People asked us, ‘How can you afford to do that?’ Our reaction has always been, ‘How can we not afford to do this?’
P.J. Caletti’s approach to ensuring customer retention is making guests smile—it’s the foundation of the culture at Erin Park Lexus Toyota-Scion—and, more importantly, it’s working.
Don’t tell me. Show me.
It’s the credo P.J. Caletti ascribes to in his personal and professional lives.
So when his dealership was looking at ways to create a great guest experience, he knew they had to go beyond aspirations and slogans, and make changes with intention and direction. “It’s not that we felt we were doing a bad job—we weren’t,” says Caletti of the dealership located in Mississauga, Ont. “But we wanted to be more intentional about doing a great job.”
The key was to understand how to deliver on this promise. “A lot of companies have cool mission statements or goals or a rally cry,” he says. But, he explains, what is said, and how employees interpret it, can be very different. “So, with a dealership of 200 people, we had to take away that ambiguity and remove the opportunity [for our employees] to misinterpret what it was we wanted to accomplish.”

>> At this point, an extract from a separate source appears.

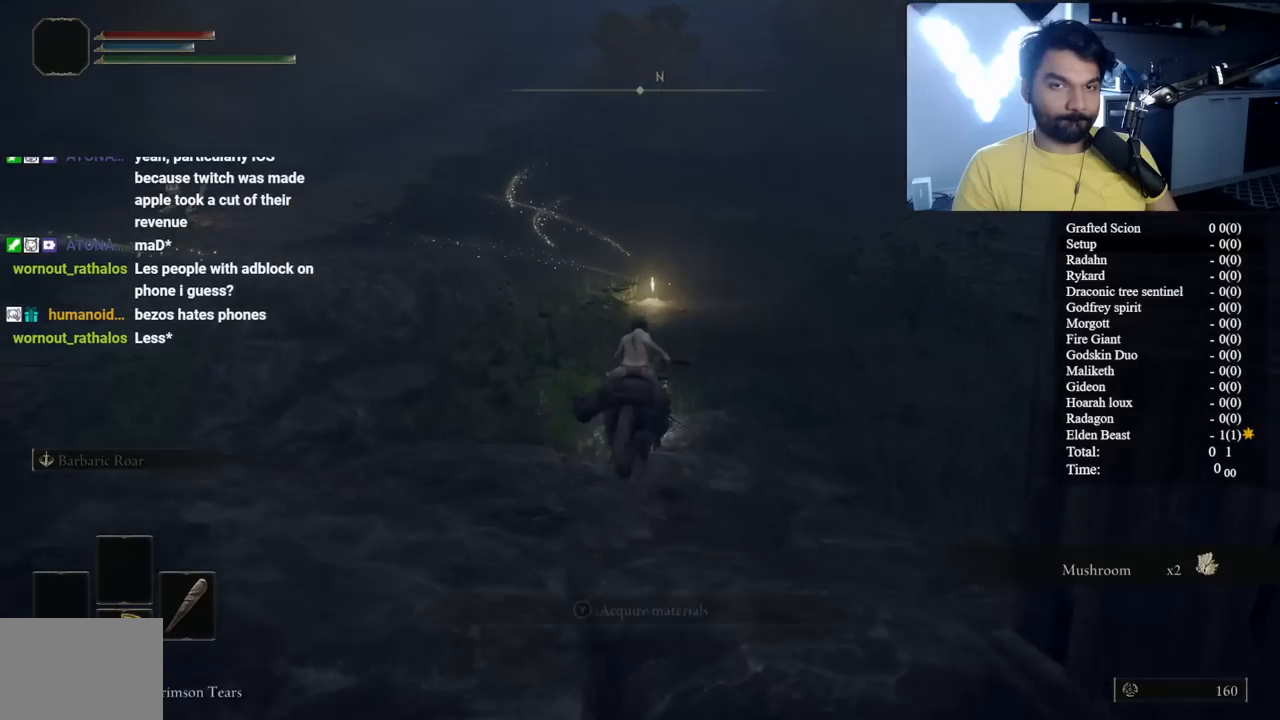
{"buttons": ["B"], "left_stick": "up", "right_stick": "center", "button_events": []}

That meant taking inspiration from another company they felt delivered great guest experiences. (Hint: It’s in Orlando.) “We engaged with this company at a tremendous expense, and took our entire leadership team of 22 to train at their location. People asked us, ‘How can you afford to do that?’ Our reaction has always been, ‘How can we not afford to do this?’”
The lessons learned were priceless, he says. “Essentially, it was: Have you defined your culture? Is it in writing? Is it easily understandable? Is it something you can measure?” There’s more to it than that, notes Caletti, “but we had to ask ourselves, ‘Is that what we feel like what we do? Or is it absolutely what we do?’”

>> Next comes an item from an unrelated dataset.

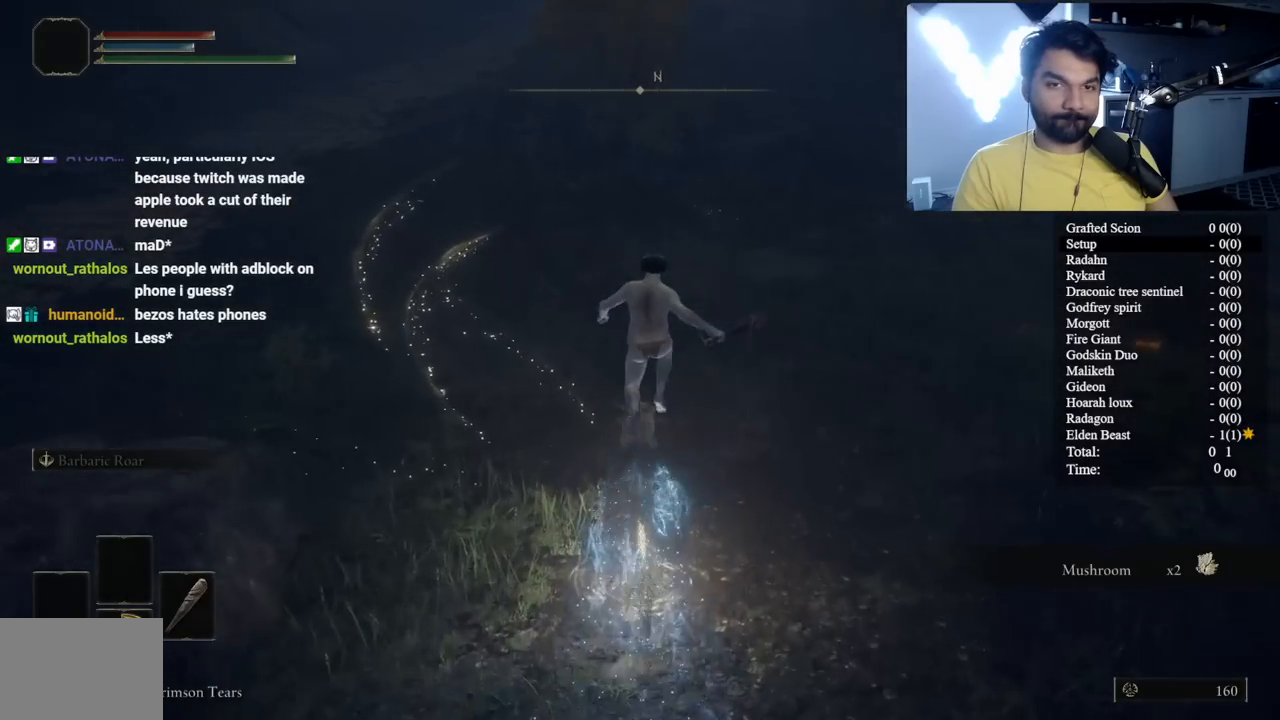
{"buttons": ["Y"], "left_stick": "center", "right_stick": "center", "button_events": [[100, "Y", "down"], [200, "Y", "up"], [300, "Y", "down"], [400, "Y", "up"], [500, "Y", "down"]]}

For those who know Caletti, this approach to doing business probably comes as no surprise. One of only three Canadians named a “40 Under 40” by Automotive News, Caletti, 37, joined the Erin Park dealerships that his father had bought, in 2002. Two years later, he was named sales manager. In 2009, after nearly doubling the dealership’s new and used retail sales, he was named general manager. Last year, he was one of three Canadians chosen by Toyota for a cultural immersion program in Japan, a direct result of his working relationship with the factory and his volunteer activities on various training committees.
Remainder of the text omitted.